**Fragmento del texto**
++++
Por: Gustavo Páez Escobar

La sociedad colombiana, que todavía no ha sucumbido pero que camina hacia la disolución moral, es posible que aún se detenga al borde del precipicio para evitar la catástrofe completa. En un país donde la voracidad del hombre viene anulando todos los valores, poco es lo que nos resta para mantenernos en pie.

Las distancias económicas del hombre colombiano son cada vez más pronunciadas y dejan al descubierto, de una parte, los apetitos de una clase que se viene apoderando de todos los bienes y todos los privilegios, y de otra, la total desprotección de quienes nada tienen y se aferran con deses­pero a la última esperanza.

El afán de riquezas, a como dé lugar, crea los mayores desequilibrios sociales y vuelve antagónicos los dos extremos en que ha caído el país. Los ricos, que todos los días quieren ser más ricos, no se detienen en consideraciones hacia los in­defensos, cada vez más ex­plotados por ellos mismos, y han llegado acaso al más las­timoso borde de la insensibi­lidad humana. ¿Conoce usted a un rico generoso, que haga obras sociales? ¿Ha visto a un rico que se conduela del hambre ajena, del raquitismo econó­mico, de la vejez desampara­da?’ Si lo conoce, es usted pri­vilegiado, y más privilegiado y excepcional es él.

Los pobres, que luchan con fuerzas desproporcionadas con­tra corrientes poderosas, le han perdido el sabor a la vida y con­sideran que sus rivales, sus propios hermanos, los están destruyendo. No puede ser otro el inmenso drama donde la pobreza ha dejado de ser un es­tado razonable y digno para vol­verse oprobiosa y desesperante.

Las desproporciones econó­micas van desde la insuficien­cia para comprar un mercado nutritivo o sostener un colegio, hasta la privación de elemen­tales goces de la vida –un cine o un viaje de vacaciones–, y en el campo opuesto, desde au­tomóviles que se cambian en competencias desaforadas de marcas y lujos, hasta viajes continentales que no terminan de saciar la vanidad.
++++
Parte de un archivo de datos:
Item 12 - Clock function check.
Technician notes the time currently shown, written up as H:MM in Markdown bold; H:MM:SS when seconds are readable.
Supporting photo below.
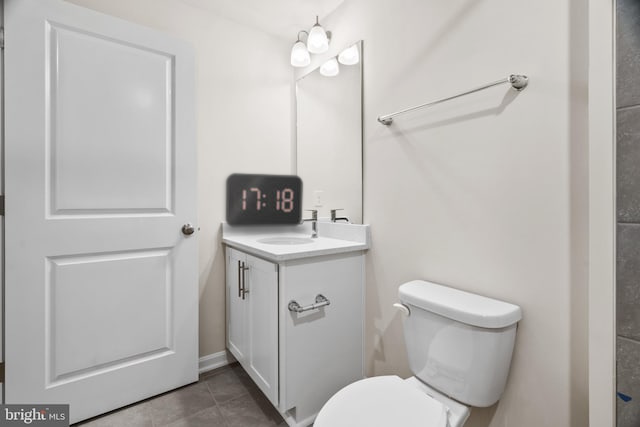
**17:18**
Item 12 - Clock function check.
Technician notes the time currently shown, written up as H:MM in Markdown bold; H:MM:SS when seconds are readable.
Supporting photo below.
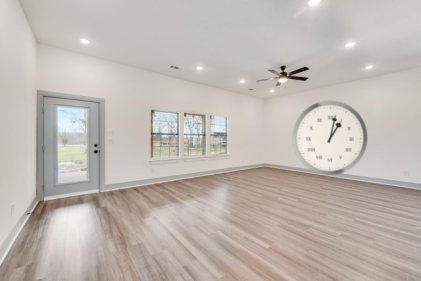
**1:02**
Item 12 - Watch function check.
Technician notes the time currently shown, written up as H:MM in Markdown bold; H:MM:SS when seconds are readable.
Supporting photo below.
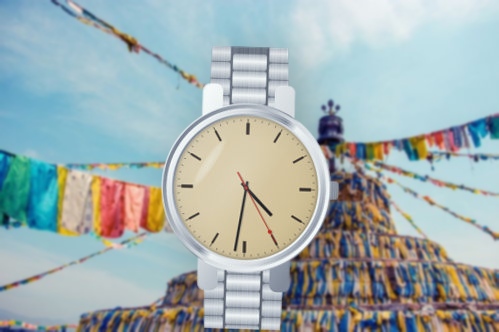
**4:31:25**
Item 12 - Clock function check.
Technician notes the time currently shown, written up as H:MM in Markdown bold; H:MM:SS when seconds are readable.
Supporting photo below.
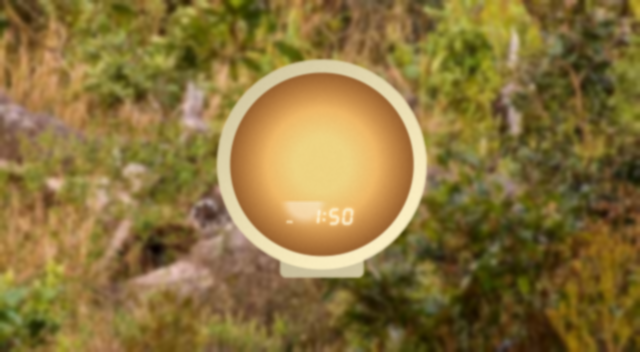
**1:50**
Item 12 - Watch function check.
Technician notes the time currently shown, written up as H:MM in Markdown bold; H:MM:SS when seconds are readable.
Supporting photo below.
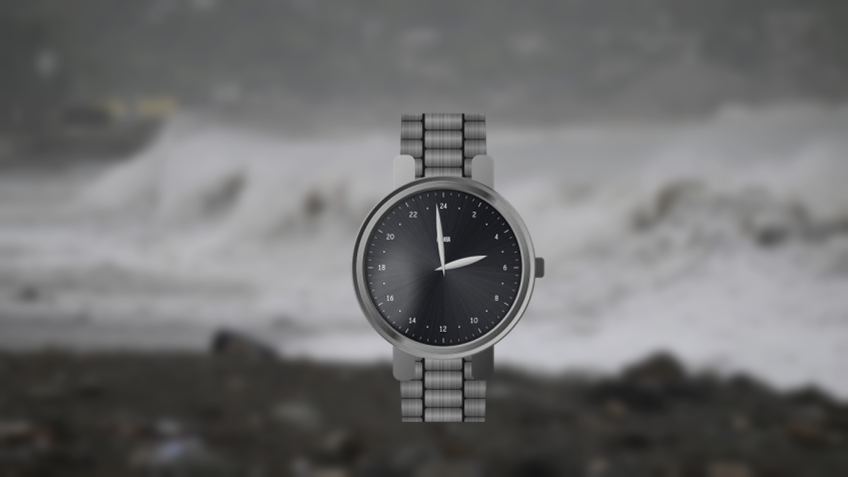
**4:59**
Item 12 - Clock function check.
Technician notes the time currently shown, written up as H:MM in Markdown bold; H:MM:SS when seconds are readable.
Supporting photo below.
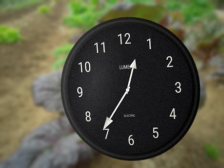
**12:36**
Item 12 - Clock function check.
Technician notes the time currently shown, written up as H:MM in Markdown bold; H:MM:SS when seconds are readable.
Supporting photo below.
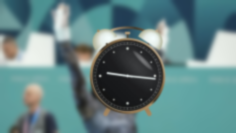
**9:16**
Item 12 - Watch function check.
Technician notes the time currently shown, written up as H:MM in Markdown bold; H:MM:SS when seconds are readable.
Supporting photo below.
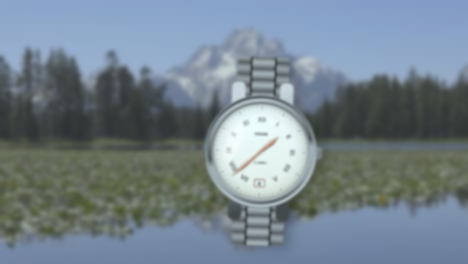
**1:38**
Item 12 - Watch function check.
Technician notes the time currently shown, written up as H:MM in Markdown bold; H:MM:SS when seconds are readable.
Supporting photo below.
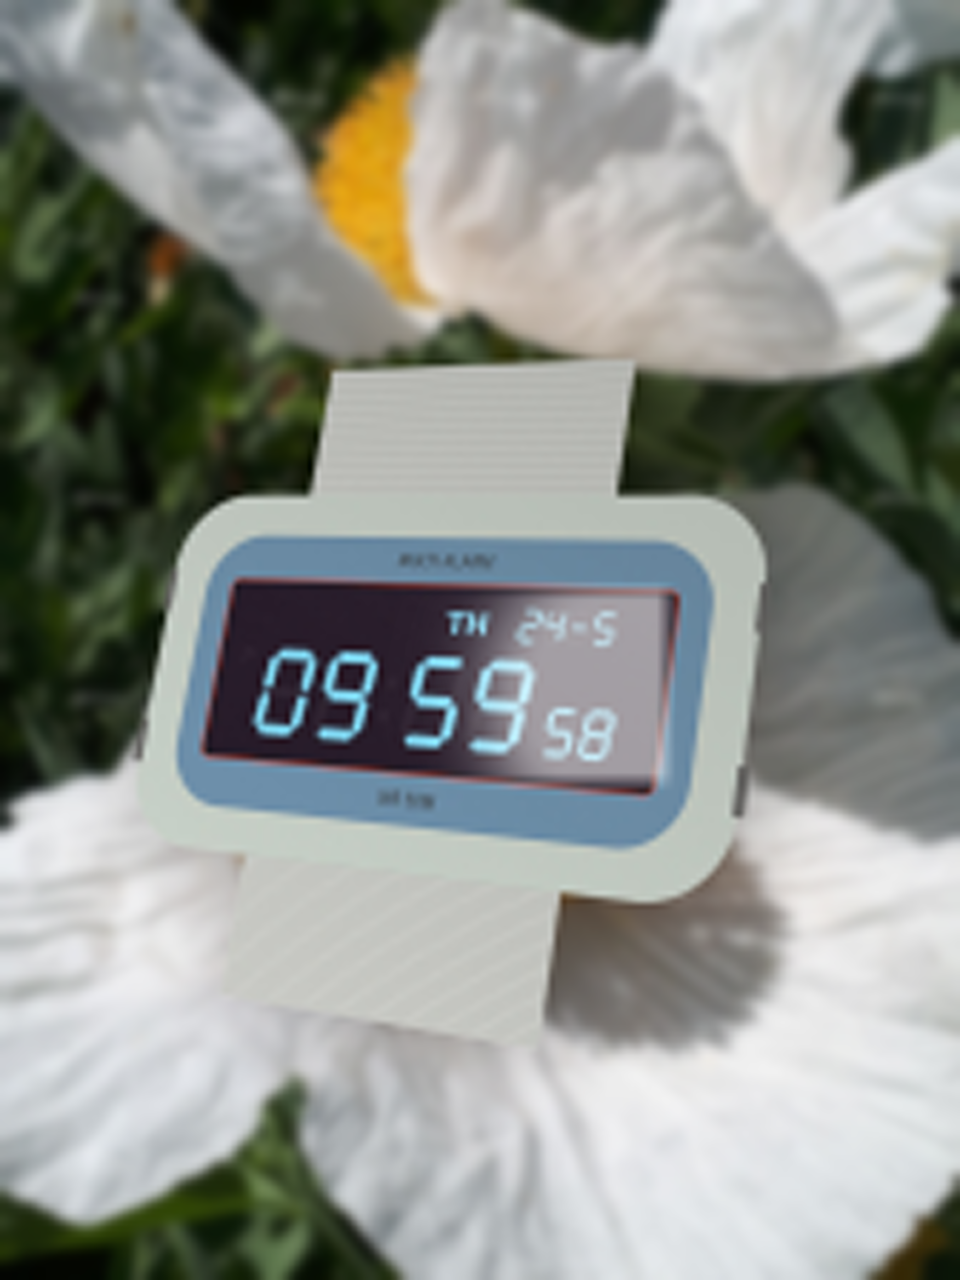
++++
**Objetivo**
Prosigue el texto sobre la brecha entre ricos y pobres en Colombia a partir de su última frase.

**Respuesta**
No es exagerado afirmar en los actuales momentos que el pueblo se ha llenado de odio, desconfianza y escepticismo hacia las clases dirigentes. Gráficamente expresa la sa­biduría popular que estómago vacío no cree en Dios, lo que traducido al caso colombiano da la respuesta lógica a por qué la gente no concurre a las elec­ciones y se margina de los par­tidos. La lucha no es ya por un color político, sino por la vida.

Por eso, los políticos deben pensar más en el hombre co­lombiano. La crisis económica de los pueblos será siempre con­secuencia de una gradual incompetencia para no dejar perecer los valores morales. Los estados se corrompen y aniquilan cuando permiten el desalojo de la moral y dan cabida al apetito incontrolable de la plata y sus halagos.

Todos quieren ser ricos. Se explota desde los poderosos grupos financieros que se apoderaron de la bolsa de va­lores –pero no de valores morales– y se pretende llegar a una patria igualitaria. Los ex­plotadores de la finca raíz, otros pulpos de la incontinencia, ya no se resignan con arriendos populares y menos con ventas que no tengan cifras astronó­micas, y así aspiran a tener paz en la conciencia. ¿Acaso los consultorios de los siquiatras no están poblados por quienes se sienten a todo momento per­seguidos y le temen al secues­tro?

En este país de mafias y serruchos –palabras de nues­tro ingrato folclor vernáculo– vale más una mata de ma­rihuana que la virtud del hom­bre silencioso. El contrabando de grandes especies hace acallar la conciencia y bajo su dominio se mueven los tinglados de la deshonra pú­blica. Bajo tales códigos no pueden existir sino barreras de indignidad. Una clase insa­ciable de bienes y poderíos y arrogante en medio de la im­punidad está acabando con Colombia.

El país necesita salvarse. Aún es posible que surjan volun­tades capaces de dominar tanta desviación y castigar, sobre todo, el ansia de riquezas, de mando y privilegios, si no queremos ahogarnos entre nuestras propias miserias.

El Espectador, Bogotá, 17-VII-1978.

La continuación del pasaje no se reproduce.